### What to produce
Copy every line from the records that holds the word "Maintenant".
....
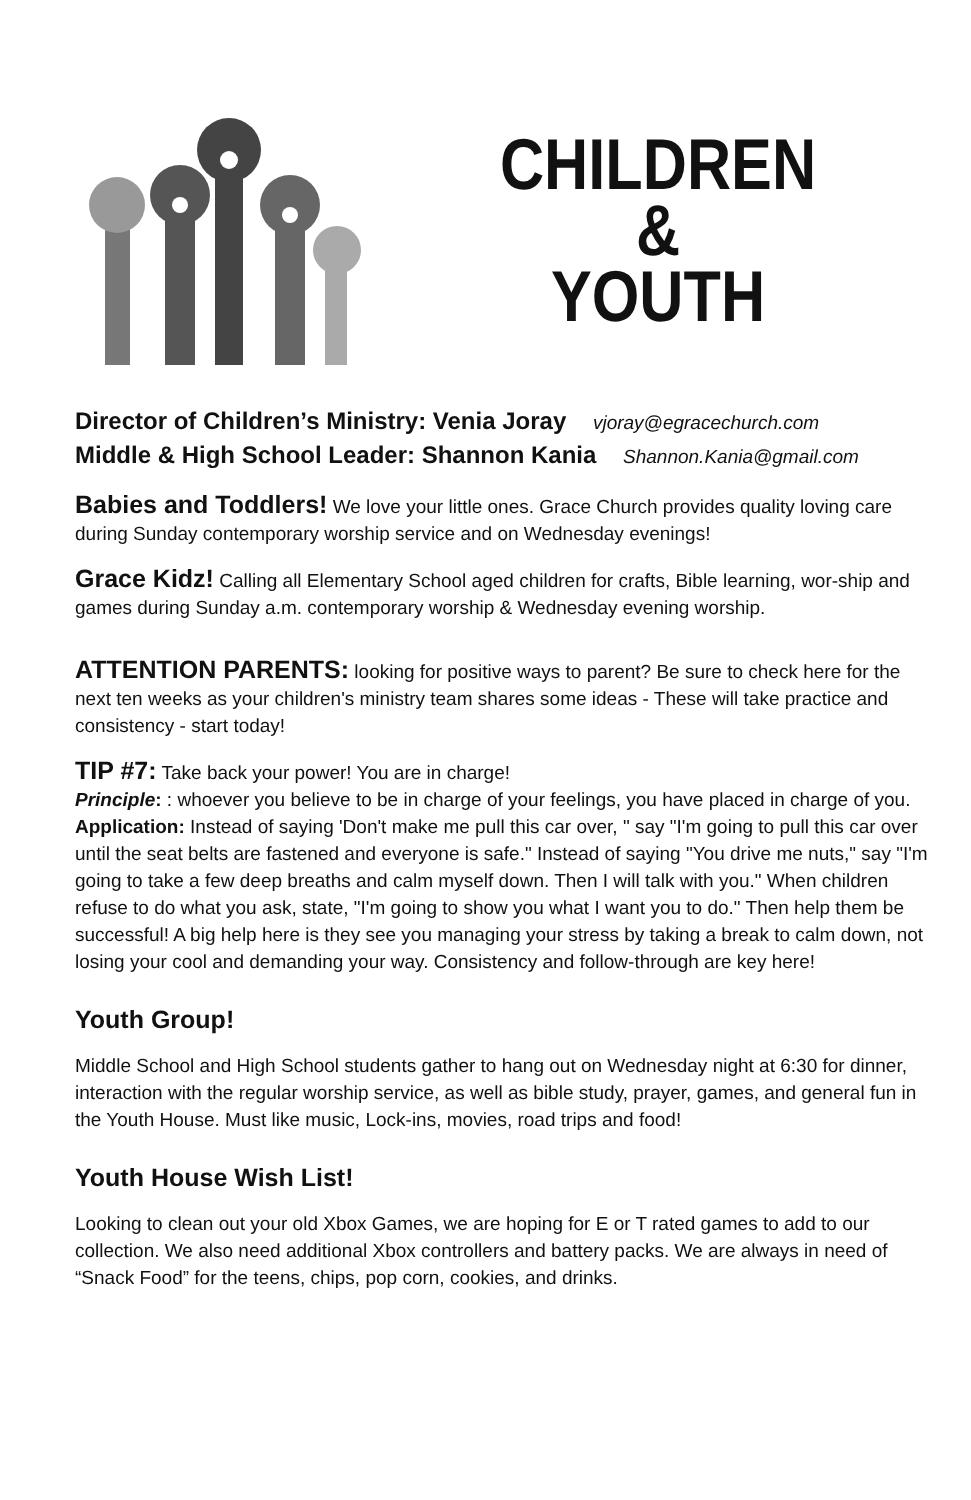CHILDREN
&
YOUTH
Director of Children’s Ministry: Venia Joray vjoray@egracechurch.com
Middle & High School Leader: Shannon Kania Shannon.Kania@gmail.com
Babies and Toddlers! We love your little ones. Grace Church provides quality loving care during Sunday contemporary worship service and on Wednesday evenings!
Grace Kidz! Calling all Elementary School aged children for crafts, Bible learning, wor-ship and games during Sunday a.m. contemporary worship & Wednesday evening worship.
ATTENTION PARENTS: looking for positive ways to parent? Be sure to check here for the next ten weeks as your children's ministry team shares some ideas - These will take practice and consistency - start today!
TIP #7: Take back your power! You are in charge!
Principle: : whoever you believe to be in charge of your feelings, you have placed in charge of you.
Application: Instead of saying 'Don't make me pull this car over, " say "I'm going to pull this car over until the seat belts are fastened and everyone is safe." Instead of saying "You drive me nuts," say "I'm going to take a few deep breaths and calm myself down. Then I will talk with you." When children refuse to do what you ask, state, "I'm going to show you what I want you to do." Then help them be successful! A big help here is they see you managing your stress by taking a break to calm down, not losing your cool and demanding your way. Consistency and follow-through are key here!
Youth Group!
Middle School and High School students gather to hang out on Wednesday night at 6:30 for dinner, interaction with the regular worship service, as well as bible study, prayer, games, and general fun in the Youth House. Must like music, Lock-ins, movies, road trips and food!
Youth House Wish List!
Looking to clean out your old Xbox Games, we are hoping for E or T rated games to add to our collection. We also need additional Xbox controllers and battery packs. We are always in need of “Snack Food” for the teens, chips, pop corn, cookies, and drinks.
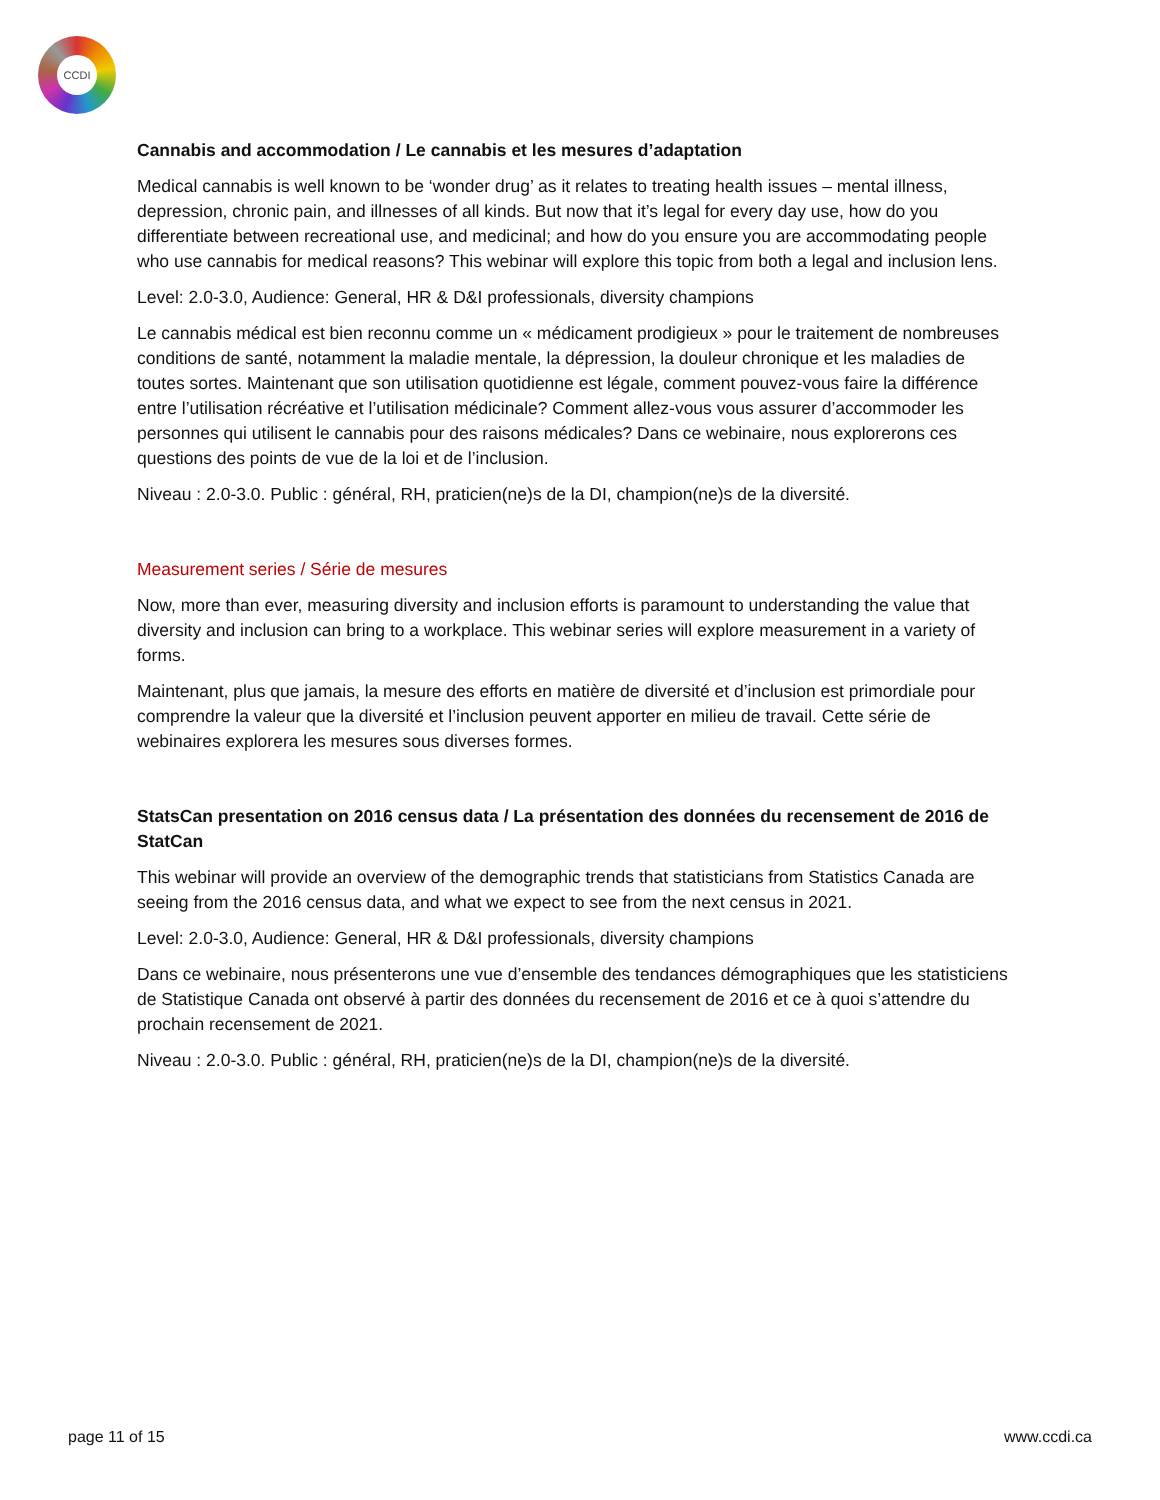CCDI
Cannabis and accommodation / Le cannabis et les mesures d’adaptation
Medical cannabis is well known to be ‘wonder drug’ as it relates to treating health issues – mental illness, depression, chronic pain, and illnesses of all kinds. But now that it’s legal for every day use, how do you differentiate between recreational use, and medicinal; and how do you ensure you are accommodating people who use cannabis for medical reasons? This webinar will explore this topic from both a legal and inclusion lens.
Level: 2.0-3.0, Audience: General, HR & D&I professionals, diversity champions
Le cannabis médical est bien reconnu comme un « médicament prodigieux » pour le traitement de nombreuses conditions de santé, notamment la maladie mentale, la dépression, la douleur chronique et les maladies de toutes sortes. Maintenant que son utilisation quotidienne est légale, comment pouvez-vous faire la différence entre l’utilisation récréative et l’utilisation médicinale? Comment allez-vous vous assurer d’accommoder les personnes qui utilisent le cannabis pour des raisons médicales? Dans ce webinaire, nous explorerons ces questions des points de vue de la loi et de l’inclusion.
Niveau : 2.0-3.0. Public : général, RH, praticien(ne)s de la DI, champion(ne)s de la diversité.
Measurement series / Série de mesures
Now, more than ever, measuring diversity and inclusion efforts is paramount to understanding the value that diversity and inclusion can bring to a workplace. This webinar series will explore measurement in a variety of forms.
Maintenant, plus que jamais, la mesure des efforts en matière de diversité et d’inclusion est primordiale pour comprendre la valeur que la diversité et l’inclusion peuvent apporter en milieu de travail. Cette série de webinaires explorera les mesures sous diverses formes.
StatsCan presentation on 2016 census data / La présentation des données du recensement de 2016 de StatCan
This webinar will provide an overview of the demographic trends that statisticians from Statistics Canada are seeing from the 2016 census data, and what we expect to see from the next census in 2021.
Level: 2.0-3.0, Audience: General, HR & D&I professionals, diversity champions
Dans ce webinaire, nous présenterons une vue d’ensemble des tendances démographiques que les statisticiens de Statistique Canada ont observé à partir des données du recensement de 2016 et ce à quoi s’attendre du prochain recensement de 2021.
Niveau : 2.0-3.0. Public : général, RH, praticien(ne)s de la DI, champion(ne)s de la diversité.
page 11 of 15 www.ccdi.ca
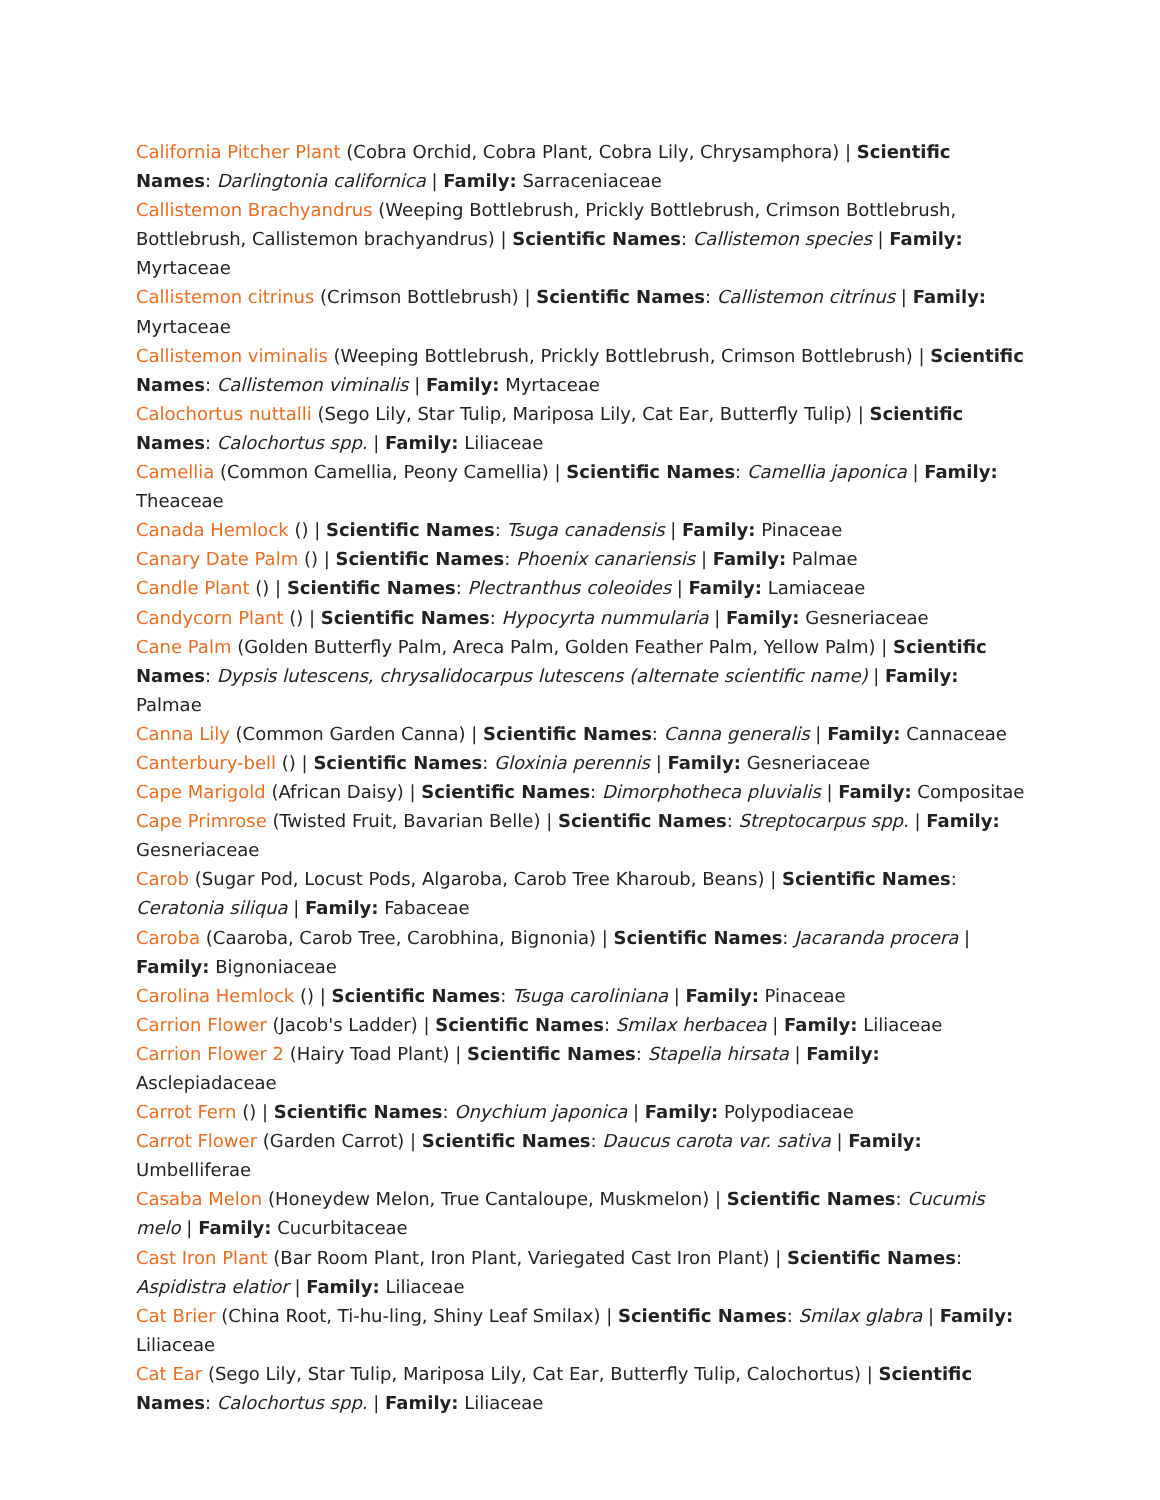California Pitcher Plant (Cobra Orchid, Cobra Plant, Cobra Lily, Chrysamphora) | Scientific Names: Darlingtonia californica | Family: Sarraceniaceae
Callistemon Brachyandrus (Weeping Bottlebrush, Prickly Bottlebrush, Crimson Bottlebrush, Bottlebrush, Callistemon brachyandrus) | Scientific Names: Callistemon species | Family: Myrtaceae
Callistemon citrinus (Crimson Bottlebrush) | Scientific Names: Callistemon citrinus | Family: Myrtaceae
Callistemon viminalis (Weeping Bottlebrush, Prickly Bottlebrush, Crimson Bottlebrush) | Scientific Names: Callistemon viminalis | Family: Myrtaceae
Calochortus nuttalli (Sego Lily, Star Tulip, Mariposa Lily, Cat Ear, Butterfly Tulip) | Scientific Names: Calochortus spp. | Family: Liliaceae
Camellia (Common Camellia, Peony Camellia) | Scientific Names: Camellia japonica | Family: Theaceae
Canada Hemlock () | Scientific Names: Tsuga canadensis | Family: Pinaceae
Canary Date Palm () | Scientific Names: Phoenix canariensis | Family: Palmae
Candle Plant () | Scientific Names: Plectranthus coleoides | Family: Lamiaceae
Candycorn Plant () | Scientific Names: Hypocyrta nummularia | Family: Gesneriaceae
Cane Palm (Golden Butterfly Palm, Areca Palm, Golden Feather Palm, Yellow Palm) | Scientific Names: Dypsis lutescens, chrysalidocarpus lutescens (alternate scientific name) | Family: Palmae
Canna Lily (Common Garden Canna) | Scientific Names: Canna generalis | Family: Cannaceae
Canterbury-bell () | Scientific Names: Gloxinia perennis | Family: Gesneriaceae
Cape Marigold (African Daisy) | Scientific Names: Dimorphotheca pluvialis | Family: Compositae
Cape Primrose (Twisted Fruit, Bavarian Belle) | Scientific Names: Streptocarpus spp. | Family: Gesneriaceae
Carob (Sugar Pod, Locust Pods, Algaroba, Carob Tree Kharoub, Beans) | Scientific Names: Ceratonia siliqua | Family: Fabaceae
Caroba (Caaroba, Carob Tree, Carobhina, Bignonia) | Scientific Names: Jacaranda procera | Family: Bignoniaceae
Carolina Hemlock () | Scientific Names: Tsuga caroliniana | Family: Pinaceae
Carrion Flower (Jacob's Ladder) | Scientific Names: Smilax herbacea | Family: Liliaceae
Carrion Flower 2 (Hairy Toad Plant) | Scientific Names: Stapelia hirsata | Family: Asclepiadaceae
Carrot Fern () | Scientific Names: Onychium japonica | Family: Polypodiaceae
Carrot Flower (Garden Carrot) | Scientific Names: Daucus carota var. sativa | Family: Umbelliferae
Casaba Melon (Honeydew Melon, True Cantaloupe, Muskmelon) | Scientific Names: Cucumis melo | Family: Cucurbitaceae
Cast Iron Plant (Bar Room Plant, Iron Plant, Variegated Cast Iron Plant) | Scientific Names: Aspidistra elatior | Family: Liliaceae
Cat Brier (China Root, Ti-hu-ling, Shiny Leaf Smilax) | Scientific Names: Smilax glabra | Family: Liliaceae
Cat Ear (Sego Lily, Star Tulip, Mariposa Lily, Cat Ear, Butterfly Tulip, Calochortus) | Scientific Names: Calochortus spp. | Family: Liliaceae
....
### Expected answer
Le cannabis médical est bien reconnu comme un « médicament prodigieux » pour le traitement de nombreuses conditions de santé, notamment la maladie mentale, la dépression, la douleur chronique et les maladies de toutes sortes. Maintenant que son utilisation quotidienne est légale, comment pouvez-vous faire la différence entre l’utilisation récréative et l’utilisation médicinale? Comment allez-vous vous assurer d’accommoder les personnes qui utilisent le cannabis pour des raisons médicales? Dans ce webinaire, nous explorerons ces questions des points de vue de la loi et de l’inclusion.
Maintenant, plus que jamais, la mesure des efforts en matière de diversité et d’inclusion est primordiale pour comprendre la valeur que la diversité et l’inclusion peuvent apporter en milieu de travail. Cette série de webinaires explorera les mesures sous diverses formes.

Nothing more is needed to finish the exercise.